Fine-tuning a 120B LLM to classify LLVM compiler pass interactions using real opt-verified ground truth.
Result: 1.7% baseline → 72.9% fine-tuned → +71.2% improvement
Blog post: https://sayakmondal1.substack.com/p/how-i-fine-tuned-a-120b-parameter
Given two LLVM passes and an IR snippet, the model classifies their interaction as:
safe— pass order does not affect the output (AB == BA)interferes— pass order changes the output (AB != BA)

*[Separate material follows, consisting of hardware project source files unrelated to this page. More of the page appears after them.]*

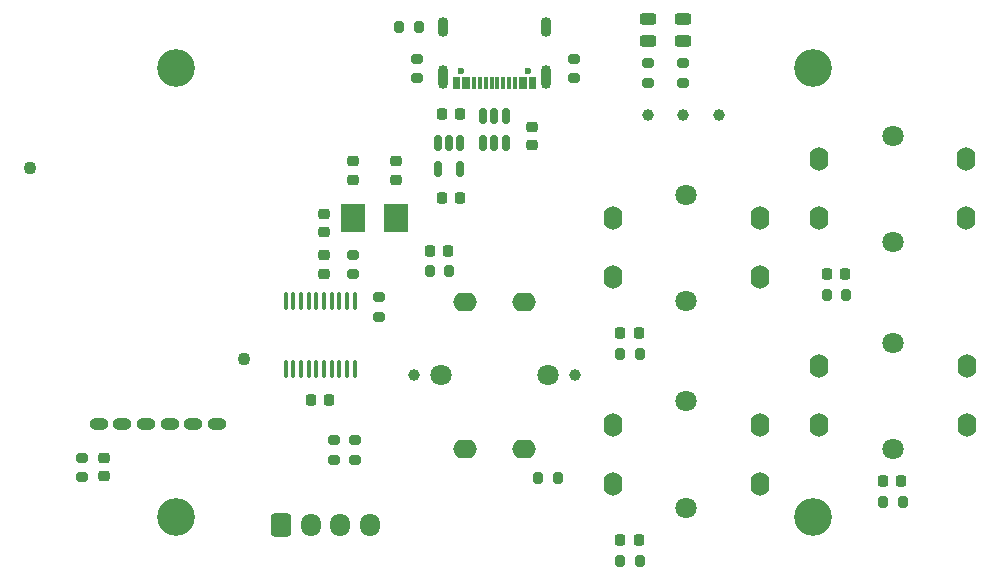
<source format=gbr>
%TF.GenerationSoftware,KiCad,Pcbnew,7.0.6*%
%TF.CreationDate,2023-11-25T17:25:05+01:00*%
%TF.ProjectId,gamepad,67616d65-7061-4642-9e6b-696361645f70,rev?*%
%TF.SameCoordinates,Original*%
%TF.FileFunction,Soldermask,Top*%
%TF.FilePolarity,Negative*%
%FSLAX46Y46*%
G04 Gerber Fmt 4.6, Leading zero omitted, Abs format (unit mm)*
G04 Created by KiCad (PCBNEW 7.0.6) date 2023-11-25 17:25:05*
%MOMM*%
%LPD*%
G01*
G04 APERTURE LIST*
G04 Aperture macros list*
%AMRoundRect*
0 Rectangle with rounded corners*
0 $1 Rounding radius*
0 $2 $3 $4 $5 $6 $7 $8 $9 X,Y pos of 4 corners*
0 Add a 4 corners polygon primitive as box body*
4,1,4,$2,$3,$4,$5,$6,$7,$8,$9,$2,$3,0*
0 Add four circle primitives for the rounded corners*
1,1,$1+$1,$2,$3*
1,1,$1+$1,$4,$5*
1,1,$1+$1,$6,$7*
1,1,$1+$1,$8,$9*
0 Add four rect primitives between the rounded corners*
20,1,$1+$1,$2,$3,$4,$5,0*
20,1,$1+$1,$4,$5,$6,$7,0*
20,1,$1+$1,$6,$7,$8,$9,0*
20,1,$1+$1,$8,$9,$2,$3,0*%
G04 Aperture macros list end*
%ADD10C,1.800000*%
%ADD11O,1.600000X2.000000*%
%ADD12R,2.000000X2.400000*%
%ADD13RoundRect,0.225000X-0.250000X0.225000X-0.250000X-0.225000X0.250000X-0.225000X0.250000X0.225000X0*%
%ADD14RoundRect,0.243750X-0.456250X0.243750X-0.456250X-0.243750X0.456250X-0.243750X0.456250X0.243750X0*%
%ADD15RoundRect,0.200000X-0.275000X0.200000X-0.275000X-0.200000X0.275000X-0.200000X0.275000X0.200000X0*%
%ADD16O,2.000000X1.600000*%
%ADD17C,1.000000*%
%ADD18RoundRect,0.200000X0.275000X-0.200000X0.275000X0.200000X-0.275000X0.200000X-0.275000X-0.200000X0*%
%ADD19RoundRect,0.225000X-0.225000X-0.250000X0.225000X-0.250000X0.225000X0.250000X-0.225000X0.250000X0*%
%ADD20RoundRect,0.200000X0.200000X0.275000X-0.200000X0.275000X-0.200000X-0.275000X0.200000X-0.275000X0*%
%ADD21RoundRect,0.225000X0.225000X0.250000X-0.225000X0.250000X-0.225000X-0.250000X0.225000X-0.250000X0*%
%ADD22RoundRect,0.225000X0.250000X-0.225000X0.250000X0.225000X-0.250000X0.225000X-0.250000X-0.225000X0*%
%ADD23C,3.200000*%
%ADD24RoundRect,0.150000X-0.150000X0.512500X-0.150000X-0.512500X0.150000X-0.512500X0.150000X0.512500X0*%
%ADD25RoundRect,0.250000X-0.600000X-0.725000X0.600000X-0.725000X0.600000X0.725000X-0.600000X0.725000X0*%
%ADD26O,1.700000X1.950000*%
%ADD27RoundRect,0.200000X-0.200000X-0.275000X0.200000X-0.275000X0.200000X0.275000X-0.200000X0.275000X0*%
%ADD28C,0.600000*%
%ADD29R,0.300000X1.140000*%
%ADD30O,0.900000X2.000000*%
%ADD31O,0.900000X1.700000*%
%ADD32C,1.100000*%
%ADD33O,1.600000X1.000000*%
%ADD34RoundRect,0.100000X-0.100000X0.637500X-0.100000X-0.637500X0.100000X-0.637500X0.100000X0.637500X0*%
G04 APERTURE END LIST*
D10*
%TO.C,SW3*%
X178750000Y-124250000D03*
X178750000Y-133250000D03*
D11*
X172500000Y-131250000D03*
X185000000Y-131250000D03*
X172500000Y-126250000D03*
X185000000Y-126250000D03*
%TD*%
D12*
%TO.C,Y1*%
X136700000Y-113675000D03*
X133000000Y-113675000D03*
%TD*%
D13*
%TO.C,C4*%
X136700000Y-108900000D03*
X136700000Y-110450000D03*
%TD*%
D14*
%TO.C,D2*%
X161000000Y-96862500D03*
X161000000Y-98737500D03*
%TD*%
D15*
%TO.C,R1*%
X135200000Y-120425000D03*
X135200000Y-122075000D03*
%TD*%
D10*
%TO.C,SW5*%
X149500000Y-127025000D03*
X140500000Y-127025000D03*
D16*
X142500000Y-120775000D03*
X142500000Y-133275000D03*
X147500000Y-120775000D03*
X147500000Y-133275000D03*
D17*
X151800000Y-127025000D03*
X138200000Y-127025000D03*
%TD*%
D18*
%TO.C,R12*%
X131425000Y-134150000D03*
X131425000Y-132500000D03*
%TD*%
D17*
%TO.C,5V*%
X158000000Y-105000000D03*
%TD*%
D19*
%TO.C,C7*%
X155650000Y-123450000D03*
X157200000Y-123450000D03*
%TD*%
D20*
%TO.C,R4*%
X157300000Y-125200000D03*
X155650000Y-125200000D03*
%TD*%
D21*
%TO.C,C13*%
X142100000Y-112000000D03*
X140550000Y-112000000D03*
%TD*%
D17*
%TO.C,3V*%
X161000000Y-105000000D03*
%TD*%
D13*
%TO.C,C5*%
X133000000Y-108900000D03*
X133000000Y-110450000D03*
%TD*%
D22*
%TO.C,C2*%
X130575000Y-118400000D03*
X130575000Y-116850000D03*
%TD*%
%TO.C,C11*%
X148200000Y-107550000D03*
X148200000Y-106000000D03*
%TD*%
D23*
%TO.C,REF\u002A\u002A*%
X118000000Y-139000000D03*
%TD*%
D13*
%TO.C,C10*%
X111925000Y-134000000D03*
X111925000Y-135550000D03*
%TD*%
D15*
%TO.C,R9*%
X151750000Y-100225000D03*
X151750000Y-101875000D03*
%TD*%
D17*
%TO.C,GND*%
X164000000Y-105000000D03*
%TD*%
D19*
%TO.C,C9*%
X155650000Y-140950000D03*
X157200000Y-140950000D03*
%TD*%
%TO.C,C6*%
X173125000Y-118450000D03*
X174675000Y-118450000D03*
%TD*%
D21*
%TO.C,C1*%
X131025000Y-129075000D03*
X129475000Y-129075000D03*
%TD*%
D23*
%TO.C,REF\u002A\u002A*%
X172000000Y-139000000D03*
%TD*%
D19*
%TO.C,C8*%
X177900000Y-135975000D03*
X179450000Y-135975000D03*
%TD*%
D20*
%TO.C,R8*%
X138600000Y-97550000D03*
X136950000Y-97550000D03*
%TD*%
%TO.C,R6*%
X157300000Y-142700000D03*
X155650000Y-142700000D03*
%TD*%
D18*
%TO.C,R16*%
X161000000Y-102225000D03*
X161000000Y-100575000D03*
%TD*%
D23*
%TO.C,REF\u002A\u002A*%
X118000000Y-101000000D03*
%TD*%
D18*
%TO.C,R7*%
X110075000Y-135650000D03*
X110075000Y-134000000D03*
%TD*%
D24*
%TO.C,U1*%
X145950000Y-105062500D03*
X145000000Y-105062500D03*
X144050000Y-105062500D03*
X144050000Y-107337500D03*
X145000000Y-107337500D03*
X145950000Y-107337500D03*
%TD*%
D14*
%TO.C,D1*%
X158000000Y-96862500D03*
X158000000Y-98737500D03*
%TD*%
D25*
%TO.C,XT2*%
X126950000Y-139650000D03*
D26*
X129450000Y-139650000D03*
X131950000Y-139650000D03*
X134450000Y-139650000D03*
%TD*%
D20*
%TO.C,R5*%
X179550000Y-137725000D03*
X177900000Y-137725000D03*
%TD*%
%TO.C,R14*%
X141150000Y-118225000D03*
X139500000Y-118225000D03*
%TD*%
D27*
%TO.C,R15*%
X148700000Y-135725000D03*
X150350000Y-135725000D03*
%TD*%
D18*
%TO.C,R11*%
X158000000Y-102225000D03*
X158000000Y-100575000D03*
%TD*%
D19*
%TO.C,C14*%
X139500000Y-116475000D03*
X141050000Y-116475000D03*
%TD*%
D28*
%TO.C,XT1*%
X147875000Y-101225000D03*
X142125000Y-101225000D03*
D29*
X148350000Y-102300000D03*
X147550000Y-102300000D03*
X146250000Y-102300000D03*
X145250000Y-102300000D03*
X144750000Y-102300000D03*
X143750000Y-102300000D03*
X142450000Y-102300000D03*
X141650000Y-102300000D03*
X141950000Y-102300000D03*
X142750000Y-102300000D03*
X143250000Y-102300000D03*
X144250000Y-102300000D03*
X145750000Y-102300000D03*
X146750000Y-102300000D03*
X147250000Y-102300000D03*
X148050000Y-102300000D03*
D30*
X149325000Y-101725000D03*
D31*
X149325000Y-97550000D03*
D30*
X140675000Y-101725000D03*
D31*
X140675000Y-97550000D03*
%TD*%
D21*
%TO.C,C12*%
X142100000Y-104900000D03*
X140550000Y-104900000D03*
%TD*%
D20*
%TO.C,R3*%
X174775000Y-120200000D03*
X173125000Y-120200000D03*
%TD*%
D15*
%TO.C,R10*%
X138475000Y-100225000D03*
X138475000Y-101875000D03*
%TD*%
D10*
%TO.C,SW2*%
X161250000Y-111725000D03*
X161250000Y-120725000D03*
D11*
X155000000Y-118725000D03*
X167500000Y-118725000D03*
X155000000Y-113725000D03*
X167500000Y-113725000D03*
%TD*%
D10*
%TO.C,SW4*%
X161250000Y-129225000D03*
X161250000Y-138225000D03*
D11*
X155000000Y-136225000D03*
X167500000Y-136225000D03*
X155000000Y-131225000D03*
X167500000Y-131225000D03*
%TD*%
D15*
%TO.C,R2*%
X133000000Y-116800000D03*
X133000000Y-118450000D03*
%TD*%
D32*
%TO.C,J1*%
X105700000Y-109425000D03*
X123750000Y-125625000D03*
D33*
X121500000Y-131175000D03*
X119500000Y-131175000D03*
X117500000Y-131175000D03*
X115500000Y-131175000D03*
X113500000Y-131175000D03*
X111500000Y-131175000D03*
%TD*%
D18*
%TO.C,R13*%
X133175000Y-134150000D03*
X133175000Y-132500000D03*
%TD*%
D23*
%TO.C,REF\u002A\u002A*%
X172000000Y-101000000D03*
%TD*%
D10*
%TO.C,SW1*%
X178700000Y-106725000D03*
X178700000Y-115725000D03*
D11*
X172450000Y-113725000D03*
X184950000Y-113725000D03*
X172450000Y-108725000D03*
X184950000Y-108725000D03*
%TD*%
D24*
%TO.C,U3*%
X142100000Y-107312500D03*
X141150000Y-107312500D03*
X140200000Y-107312500D03*
X140200000Y-109587500D03*
X142100000Y-109587500D03*
%TD*%
D22*
%TO.C,C3*%
X130600000Y-114875000D03*
X130600000Y-113325000D03*
%TD*%
D34*
%TO.C,U2*%
X133175000Y-120737500D03*
X132525000Y-120737500D03*
X131875000Y-120737500D03*
X131225000Y-120737500D03*
X130575000Y-120737500D03*
X129925000Y-120737500D03*
X129275000Y-120737500D03*
X128625000Y-120737500D03*
X127975000Y-120737500D03*
X127325000Y-120737500D03*
X127325000Y-126462500D03*
X127975000Y-126462500D03*
X128625000Y-126462500D03*
X129275000Y-126462500D03*
X129925000Y-126462500D03*
X130575000Y-126462500D03*
X131225000Y-126462500D03*
X131875000Y-126462500D03*
X132525000Y-126462500D03*
X133175000Y-126462500D03*
%TD*%
M02*

</source>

Every label is derived by actually running opt twice and comparing normalized outputs. No LLM-generated labels.
| File | What it does |
|---|---|
ground_truth_gen.py |
Generates dataset by running real opt — zero hallucination |
trainfixed.py |
LoRA fine-tuning pipeline via TML Tinker SDK |
compiler_passes.jsonl |
280 verified training examples (140 safe / 140 interferes) |
baseline_predictions.jsonl |
Baseline vs fine-tuned predictions on test set |
requirements.txt |
Python dependencies |
To train (no LLVM needed — training only reads the pre-generated dataset):
pip install -r requirements.txt
export TINKER_API_KEY="your_key_here"
python3 trainfixed.py
To regenerate the dataset from scratch (requires LLVM 18+ / opt on PATH):
python3 ground_truth_gen.py --count 200
Generates 100 safe + 100 interferes examples verified by opt.
The split is grouped by unordered pass-pair, not by row. Commutativity is
symmetric — (pass_a, pass_b) and (pass_b, pass_a) always carry the same
label — so a naive row-level shuffle lets mirrored examples leak across the
train/test boundary, letting the model memorize a pair instead of generalizing.
split_data() groups on frozenset({pass_a, pass_b}) before splitting, so
every mirrored pair stays entirely on one side.
| Accuracy | |
|---|---|
| Baseline | 1.7% |
| Fine-tuned | 72.9% |
| Improvement | +71.2% |
Per-class breakdown (fine-tuned):
| Label | Accuracy |
|---|---|
| interferes | 26/28 = 92.9% |
| safe | 17/31 = 54.8% |
The model is substantially stronger at detecting interferes than confirming
safe — current weak point, and the next thing to improve.
Built in GitHub Codespaces (dataset generation) + native Windows (training). LLVM 18.1.3. TML Tinker SDK 0.22.3.